# Any cheap dirt disposal recommendations?



## Leah Frances (Jan 13, 2008)

Craigslist.


----------



## DangerMouse (Jul 17, 2008)

If you deliver, drop it off here....

DM


----------



## mickey cassiba (Mar 17, 2011)

I could use a a couple little loads(S-10 sized) Where are you?


----------



## user1007 (Sep 23, 2009)

Put a sign in the yard that you have free fill dirt. Good topsoil with debris.

It will be gone in seconds.


----------



## DexterII (Jul 14, 2010)

I've always thought that dirt is the neatest thing; people walk on it, kick it, throw it away, despise it, are frowned on for not washing it off, you name it, yet few commodities hold their value as well. Those who have too much pay others to get rid of it, and and those who don't have enough pay others to bring them more. Heck, sometimes the dirt only has to be loaded and unloaded one time, in order to double in value; a person on one end happily pays to see the dirt go away, and a person on the other end happily pays to watch that same dirt be dumped in their yard. Pretty amazing stuff. (But then, nobody has ever accused me of being too bright either.)


----------



## mem (Dec 15, 2010)

You have a dirty mind Dexterll!


----------



## dstep14 (Apr 15, 2011)

mickey cassiba said:


> I could use a a couple little loads(S-10 sized) Where are you?


East County San Diego


----------



## AllanJ (Nov 24, 2007)

Be aware that with rolloff bins you are limited by weight as well as by volume of material.

There must be folks out there who need extra fill to regrade their yards and reduce basement flooding problems from water pooling up at or near the foundation.


----------

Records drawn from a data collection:
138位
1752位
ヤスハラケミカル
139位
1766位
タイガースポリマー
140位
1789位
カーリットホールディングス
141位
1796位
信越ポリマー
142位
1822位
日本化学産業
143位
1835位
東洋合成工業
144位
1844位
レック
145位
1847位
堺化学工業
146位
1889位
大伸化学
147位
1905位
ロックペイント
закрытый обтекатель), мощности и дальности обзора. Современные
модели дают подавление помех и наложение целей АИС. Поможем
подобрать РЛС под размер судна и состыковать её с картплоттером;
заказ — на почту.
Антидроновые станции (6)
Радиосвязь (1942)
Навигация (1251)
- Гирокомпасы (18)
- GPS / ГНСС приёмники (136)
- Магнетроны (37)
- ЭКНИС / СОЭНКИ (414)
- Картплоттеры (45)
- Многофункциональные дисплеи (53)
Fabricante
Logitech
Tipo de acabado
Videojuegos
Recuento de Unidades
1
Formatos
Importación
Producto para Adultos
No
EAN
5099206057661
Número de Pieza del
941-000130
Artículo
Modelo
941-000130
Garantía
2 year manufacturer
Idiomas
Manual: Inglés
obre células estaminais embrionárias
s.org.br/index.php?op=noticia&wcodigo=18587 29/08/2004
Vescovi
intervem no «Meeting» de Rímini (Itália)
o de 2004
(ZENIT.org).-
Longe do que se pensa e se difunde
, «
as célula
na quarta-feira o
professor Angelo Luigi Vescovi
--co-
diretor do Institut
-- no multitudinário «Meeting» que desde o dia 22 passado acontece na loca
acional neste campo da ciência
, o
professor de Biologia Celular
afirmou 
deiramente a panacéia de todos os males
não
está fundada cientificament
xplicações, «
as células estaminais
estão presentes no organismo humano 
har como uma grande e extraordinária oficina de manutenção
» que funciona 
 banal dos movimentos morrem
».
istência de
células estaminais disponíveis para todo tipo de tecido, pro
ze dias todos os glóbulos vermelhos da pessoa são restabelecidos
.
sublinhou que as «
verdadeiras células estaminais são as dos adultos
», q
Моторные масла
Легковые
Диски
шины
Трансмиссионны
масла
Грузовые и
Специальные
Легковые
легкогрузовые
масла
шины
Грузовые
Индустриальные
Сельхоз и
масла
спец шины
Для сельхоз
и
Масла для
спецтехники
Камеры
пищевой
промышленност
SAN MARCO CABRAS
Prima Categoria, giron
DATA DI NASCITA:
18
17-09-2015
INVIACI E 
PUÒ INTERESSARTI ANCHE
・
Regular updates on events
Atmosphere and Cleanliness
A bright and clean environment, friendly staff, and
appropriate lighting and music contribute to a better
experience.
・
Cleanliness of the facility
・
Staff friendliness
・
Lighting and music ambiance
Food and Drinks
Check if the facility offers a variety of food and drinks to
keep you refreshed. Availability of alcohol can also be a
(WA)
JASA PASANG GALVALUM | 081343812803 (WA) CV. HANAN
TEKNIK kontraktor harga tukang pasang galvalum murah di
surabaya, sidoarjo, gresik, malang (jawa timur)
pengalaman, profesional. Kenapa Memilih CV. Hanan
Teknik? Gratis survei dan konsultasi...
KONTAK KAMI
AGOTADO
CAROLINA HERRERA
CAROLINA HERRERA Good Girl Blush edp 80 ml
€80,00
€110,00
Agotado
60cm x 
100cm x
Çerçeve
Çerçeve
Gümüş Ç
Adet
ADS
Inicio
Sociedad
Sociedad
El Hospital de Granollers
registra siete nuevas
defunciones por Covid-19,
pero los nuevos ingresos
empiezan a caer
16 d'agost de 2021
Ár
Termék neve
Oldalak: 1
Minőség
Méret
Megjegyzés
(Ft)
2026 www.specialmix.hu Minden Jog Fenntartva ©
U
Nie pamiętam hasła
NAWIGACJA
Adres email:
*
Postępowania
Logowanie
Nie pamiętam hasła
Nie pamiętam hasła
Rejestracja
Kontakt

What you need to do:
Print the dirt disposal thread word for word, everything from "## user1007 (Sep" down to "too bright either.)".

Exercise solution:
## user1007 (Sep 23, 2009)

Put a sign in the yard that you have free fill dirt. Good topsoil with debris.

It will be gone in seconds.


----------



## DexterII (Jul 14, 2010)

I've always thought that dirt is the neatest thing; people walk on it, kick it, throw it away, despise it, are frowned on for not washing it off, you name it, yet few commodities hold their value as well. Those who have too much pay others to get rid of it, and and those who don't have enough pay others to bring them more. Heck, sometimes the dirt only has to be loaded and unloaded one time, in order to double in value; a person on one end happily pays to see the dirt go away, and a person on the other end happily pays to watch that same dirt be dumped in their yard. Pretty amazing stuff. (But then, nobody has ever accused me of being too bright either.)